Rocco would not be diverted. “I don’t mean the fact that they inadvertently cycled the power source too high, Helva, I mean that curious discharge that is worrying the nuclear boys juiceless.”
“Why do you think we’re taking it back to Beta Corvi?”
“And thank the gods that you are.” Rocco recrossed his neatly booted legs in a nervous fashion. “Whatever that particular force is, it’s bloody dangerous. And no one seems to know why or how.”
“They’ll tell me.” At least, she amended privately, she thought they would. If only because the use to which humans put their minor form of stabilized energy 268 amused them. (And what did you do on Beta Corvi for an encore, Helva?) She was far from happy about having to go back to Beta Corvi, but the ends justified the means … she hoped. To have a warp drive in her bowels! To soar when she’d been forced to plod in a plebeian fashion. And the hell with Rocco’s “if” … although the if was a valid consideration. Still, she trusted the Corviki: she’d been a Corviki. “Look, Rocco, that drive is worth a great deal of hassling and stress. Niall knows it. I know it.”
“Why?”
“The cycle-variant is faster than light drive, it’s warp. By being able to stabilize an unstable isotope at just the moment it is releasing its tremendous quantity of energy, the cycle-variant drive captures all that energy because the isotope doesn’t dwindle downscale to a useless half-life. It remains at the constant high-energy peak. That output is controlled in its cycle of peak energy, and the rate of thrust-the speed of the ship powered that way-is determined by the ratio of cycles used at any given time. True, you can’t lift off-planet on c-v drive, and a ship has to be structurally reinforced.”
“And that odd trail of particles?” Rocco asked sardonically. “Those unknown thingies that have thrown communications haywire, loused up astrogational equipment, not to mention the solar phenomena recorded in the systems through which that test ship ran?”
Helva was silent.

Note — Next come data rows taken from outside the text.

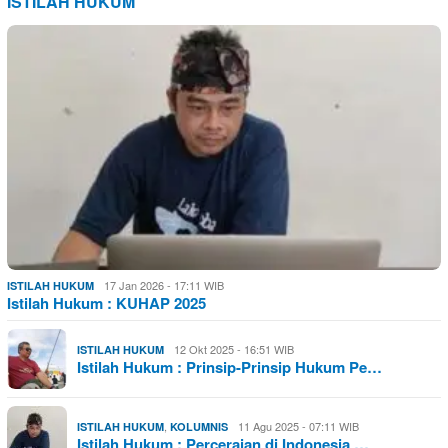
ISTILAH HUKUM
17 Jan 2026 - 17:11 WIB
ISTILAH HUKUM
Istilah Hukum : KUHAP 2025
12 Okt 2025 - 16:51 WIB
ISTILAH HUKUM
Istilah Hukum : Prinsip-Prinsip Hukum Pe…
,
11 Agu 2025 - 07:11 WIB
ISTILAH HUKUM
KOLUMNIS
Istilah Hukum : Perceraian di Indonesia …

She was less certain of how the Beta Corviki could cope with those emissions. Unless there’d been a simple perversion of the data?
“Then there’s the old philosophical question: Is this trip really necessary? Is man ready for this sort of progress?”
“Rocco! I’d thought better of you.” Helva was surprised as well as scornful. ” ‘If man were meant to fly, he’d’ve been given wings.’ “
Rocco regarded Helva with great tolerance and some sadness. “Helva, in my job, I become painfully aware that some progress costs too much in terms of human adjustment, or emotional, psychological, or even phys-iological stress.”
“On the pro side, look at the exploration potential for a hundred different minorities.”
Rocco sighed. “I suppose we’re committed to progress at any cost. Onward and upward for bigger, better, faster, smaller, tougher. However, back to my original topic, your coercion.”